Они сели за стол и молчали, покуда не явились Глеб и Дунечка, которые только что у подъезда познакомились. Как всегда, при виде юноши Катю охватила непонятная тревога.

— Ой, какая прелесть! — воскликнула Дуня и схватила кисть винограда из вазы.

А Глеб поинтересовался, глядя на Катю исподлобья:

— Это по поводу вашей деятельности праздник? — И высморкался в носовой платок.

— Да, это повод.

— И давно вы так вот действуете?

— Как?

Глеб поморщился и провел рукой по лицу.

— Голова дико болит.

— Вы явно простужены, возьмите анальгин в аптечке, знаете, в прихожей?

Наконец прибыл Мирон с черной бутылкой «Наполеона». «Последний штрих!» — провозгласил и водрузил. Затем — Агния. Они с Дунечкой были в экстравагантных лосинах и лаковых туфельках, с мужскими стрижками, почти безволосые; задымили разом. Потом юная пара принялась выделывать коленца под крутой рык Майкла Джексона — кассету принес коммерсант и теперь угрюмо наблюдал. Агния что-то тихонько и интимно говорила Алексею.
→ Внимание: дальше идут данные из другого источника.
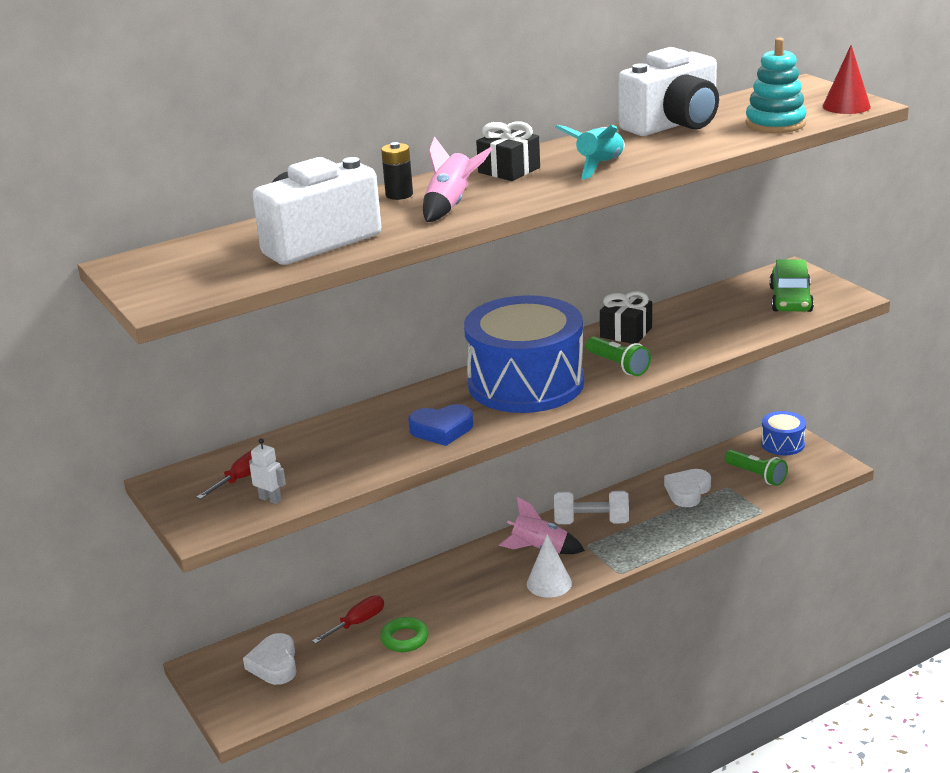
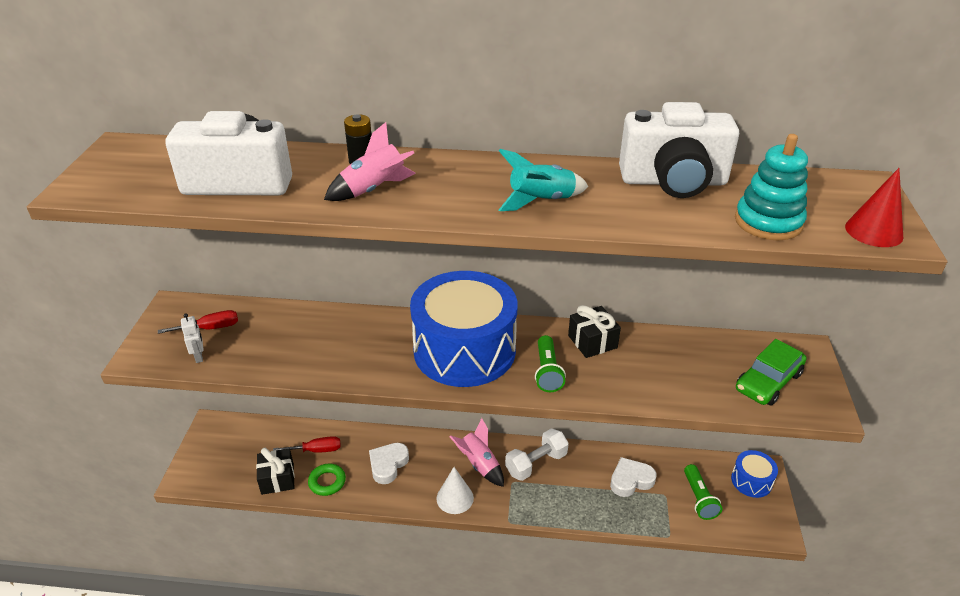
camera: 35 degrees right, 10 degrees up
(274, 664) = (244, 450): white heart -> white heart (388, 465)
(442, 430) = (361, 360): blue heart -> none
(509, 170) = (470, 172): black gift -> black gift (277, 479)
(591, 522) = (536, 463): white dumbbell -> white dumbbell turned 75 degrees counterclockwise

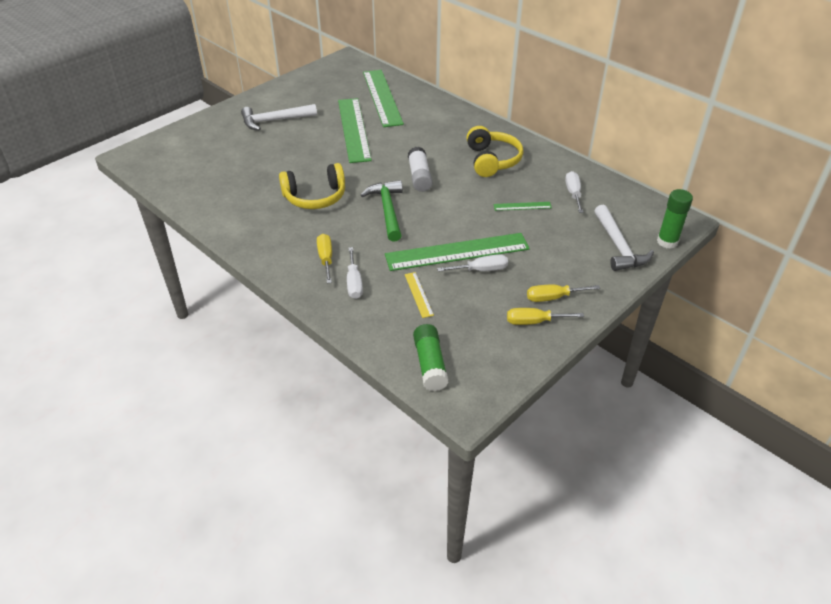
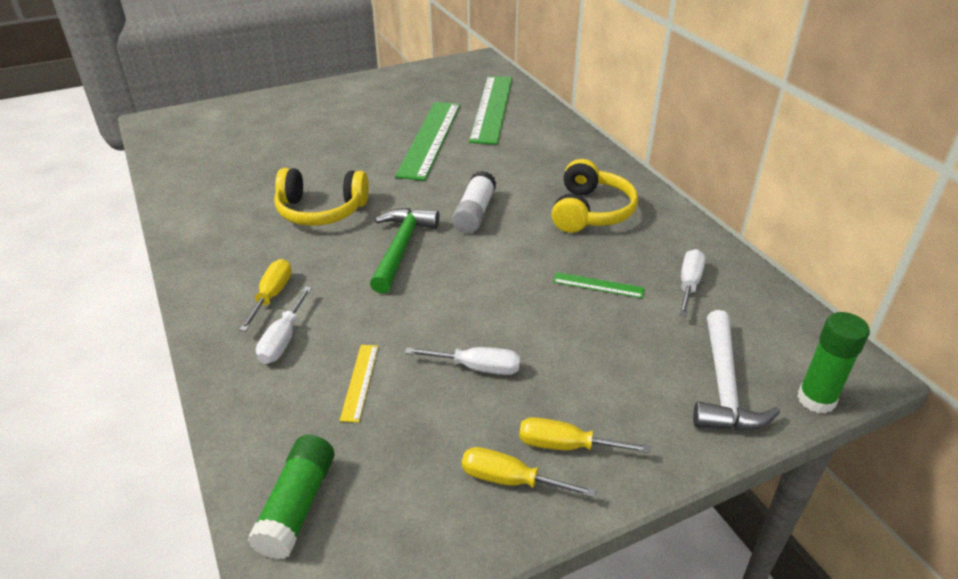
camera: 20 degrees right, 5 degrees down
(274, 120) = (343, 112): white hammer -> none
(457, 252) = (459, 330): green ruler -> none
Стреляло шампанское («За благородную деятельность Учителя!» — Мирон) и благоухали ликеры («Вот напьюсь, — Агния — и, может, сегодня засну»)… словом, потекло застолье. «Банальная вечеринка, — вспоминала сейчас Катя, — веселый временный союз людей малознакомых, но бойких». За исключением ее самой и, пожалуй, молчаливо попивавшего рядом с Агнией Алексея. А что пил Глеб? Да то же, что и все. Покуда не напился.

— Зачем вам экстрасенс? — убеждал Агнию Мирон, попыхивая сигарой и поблескивая золотом на пальцах, с головы до ног закованный в натуральную черную кожу, как в броню. — Есть великолепное западногерманское лекарство — бессонницу как рукой снимает.

— Ну нет, что немцу здорово, то русскому — смерть.

— А я люблю риск, люблю людей рисковых, а, Дуняш?

— Я тоже люблю, — Дунечка расхохоталась бесшабашно: кофейный ликер действовал.

— Ну вот поглядите, мадам! А вы…

— Я — мадемуазель.

— Пардон. Такая женщина предполагает неоднократное замужество.

— Человек предполагает, а Бог располагает, — мрачно и не к месту вставил Алексей.

— И вы б на мне не женились? — изумилась Агния с ласковым смехом.

— Ни на ком.

— Нет, я человек нормальный и люблю женщин, — доложил коммерсант, — потому и вечный холостяк. Дамы! — Разлил «Наполеон» по рюмкам. — С вами трое мужчин, необремененных, учтите… редкое везение. Итак, я пью за прекрасных дам!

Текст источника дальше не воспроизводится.